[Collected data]
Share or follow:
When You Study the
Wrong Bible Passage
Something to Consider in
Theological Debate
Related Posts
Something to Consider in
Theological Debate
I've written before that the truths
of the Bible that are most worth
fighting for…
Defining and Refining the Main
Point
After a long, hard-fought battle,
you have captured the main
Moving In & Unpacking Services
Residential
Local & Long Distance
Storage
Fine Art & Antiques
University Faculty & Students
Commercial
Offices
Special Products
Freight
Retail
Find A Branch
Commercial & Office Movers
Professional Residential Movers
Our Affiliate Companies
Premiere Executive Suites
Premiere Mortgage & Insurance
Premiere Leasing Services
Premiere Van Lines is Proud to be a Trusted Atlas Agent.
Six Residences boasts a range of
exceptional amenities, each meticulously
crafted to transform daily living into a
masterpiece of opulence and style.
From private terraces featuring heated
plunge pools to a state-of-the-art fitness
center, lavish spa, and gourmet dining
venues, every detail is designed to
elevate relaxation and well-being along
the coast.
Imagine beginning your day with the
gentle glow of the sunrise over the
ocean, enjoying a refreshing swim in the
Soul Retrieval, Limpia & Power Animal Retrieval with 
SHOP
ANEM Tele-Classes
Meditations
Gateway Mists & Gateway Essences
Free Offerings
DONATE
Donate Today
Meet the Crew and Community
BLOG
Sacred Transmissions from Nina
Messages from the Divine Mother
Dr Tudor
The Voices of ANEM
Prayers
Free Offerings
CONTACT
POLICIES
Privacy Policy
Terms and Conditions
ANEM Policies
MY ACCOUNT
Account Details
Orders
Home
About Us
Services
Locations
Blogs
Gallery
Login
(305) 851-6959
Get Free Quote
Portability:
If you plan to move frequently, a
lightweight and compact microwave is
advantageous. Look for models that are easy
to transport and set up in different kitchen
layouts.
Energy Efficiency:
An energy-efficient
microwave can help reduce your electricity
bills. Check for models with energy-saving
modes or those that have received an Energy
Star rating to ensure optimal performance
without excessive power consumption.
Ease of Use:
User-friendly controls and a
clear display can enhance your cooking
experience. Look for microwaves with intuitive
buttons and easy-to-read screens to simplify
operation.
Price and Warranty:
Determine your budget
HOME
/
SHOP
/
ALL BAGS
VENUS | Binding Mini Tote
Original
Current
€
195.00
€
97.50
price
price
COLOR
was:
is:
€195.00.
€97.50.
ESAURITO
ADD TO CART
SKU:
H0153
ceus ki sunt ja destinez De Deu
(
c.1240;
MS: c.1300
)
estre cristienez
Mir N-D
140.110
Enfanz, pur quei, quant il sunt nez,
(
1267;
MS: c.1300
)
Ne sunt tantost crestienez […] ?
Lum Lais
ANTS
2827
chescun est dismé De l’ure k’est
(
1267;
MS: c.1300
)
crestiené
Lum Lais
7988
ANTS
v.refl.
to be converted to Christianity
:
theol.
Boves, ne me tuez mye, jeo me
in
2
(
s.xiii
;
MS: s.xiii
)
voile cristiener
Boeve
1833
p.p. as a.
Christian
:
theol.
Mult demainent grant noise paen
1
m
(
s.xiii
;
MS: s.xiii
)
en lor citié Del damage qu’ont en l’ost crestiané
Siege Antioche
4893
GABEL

EXERCISE DESCRIPTION >> Retype every line of the data above exactly.

WRITTEN RESPONSE >>
Share or follow:
When You Study the
Wrong Bible Passage
Something to Consider in
Theological Debate
Related Posts
Something to Consider in
Theological Debate
I've written before that the truths
of the Bible that are most worth
fighting for…
Defining and Refining the Main
Point
After a long, hard-fought battle,
you have captured the main
Moving In & Unpacking Services
Residential
Local & Long Distance
Storage
Fine Art & Antiques
University Faculty & Students
Commercial
Offices
Special Products
Freight
Retail
Find A Branch
Commercial & Office Movers
Professional Residential Movers
Our Affiliate Companies
Premiere Executive Suites
Premiere Mortgage & Insurance
Premiere Leasing Services
Premiere Van Lines is Proud to be a Trusted Atlas Agent.
Six Residences boasts a range of
exceptional amenities, each meticulously
crafted to transform daily living into a
masterpiece of opulence and style.
From private terraces featuring heated
plunge pools to a state-of-the-art fitness
center, lavish spa, and gourmet dining
venues, every detail is designed to
elevate relaxation and well-being along
the coast.
Imagine beginning your day with the
gentle glow of the sunrise over the
ocean, enjoying a refreshing swim in the
Soul Retrieval, Limpia & Power Animal Retrieval with 
SHOP
ANEM Tele-Classes
Meditations
Gateway Mists & Gateway Essences
Free Offerings
DONATE
Donate Today
Meet the Crew and Community
BLOG
Sacred Transmissions from Nina
Messages from the Divine Mother
Dr Tudor
The Voices of ANEM
Prayers
Free Offerings
CONTACT
POLICIES
Privacy Policy
Terms and Conditions
ANEM Policies
MY ACCOUNT
Account Details
Orders
Home
About Us
Services
Locations
Blogs
Gallery
Login
(305) 851-6959
Get Free Quote
Portability:
If you plan to move frequently, a
lightweight and compact microwave is
advantageous. Look for models that are easy
to transport and set up in different kitchen
layouts.
Energy Efficiency:
An energy-efficient
microwave can help reduce your electricity
bills. Check for models with energy-saving
modes or those that have received an Energy
Star rating to ensure optimal performance
without excessive power consumption.
Ease of Use:
User-friendly controls and a
clear display can enhance your cooking
experience. Look for microwaves with intuitive
buttons and easy-to-read screens to simplify
operation.
Price and Warranty:
Determine your budget
HOME
/
SHOP
/
ALL BAGS
VENUS | Binding Mini Tote
Original
Current
€
195.00
€
97.50
price
price
COLOR
was:
is:
€195.00.
€97.50.
ESAURITO
ADD TO CART
SKU:
H0153
ceus ki sunt ja destinez De Deu
(
c.1240;
MS: c.1300
)
estre cristienez
Mir N-D
140.110
Enfanz, pur quei, quant il sunt nez,
(
1267;
MS: c.1300
)
Ne sunt tantost crestienez […] ?
Lum Lais
ANTS
2827
chescun est dismé De l’ure k’est
(
1267;
MS: c.1300
)
crestiené
Lum Lais
7988
ANTS
v.refl.
to be converted to Christianity
:
theol.
Boves, ne me tuez mye, jeo me
in
2
(
s.xiii
;
MS: s.xiii
)
voile cristiener
Boeve
1833
p.p. as a.
Christian
:
theol.
Mult demainent grant noise paen
1
m
(
s.xiii
;
MS: s.xiii
)
en lor citié Del damage qu’ont en l’ost crestiané
Siege Antioche
4893
GABEL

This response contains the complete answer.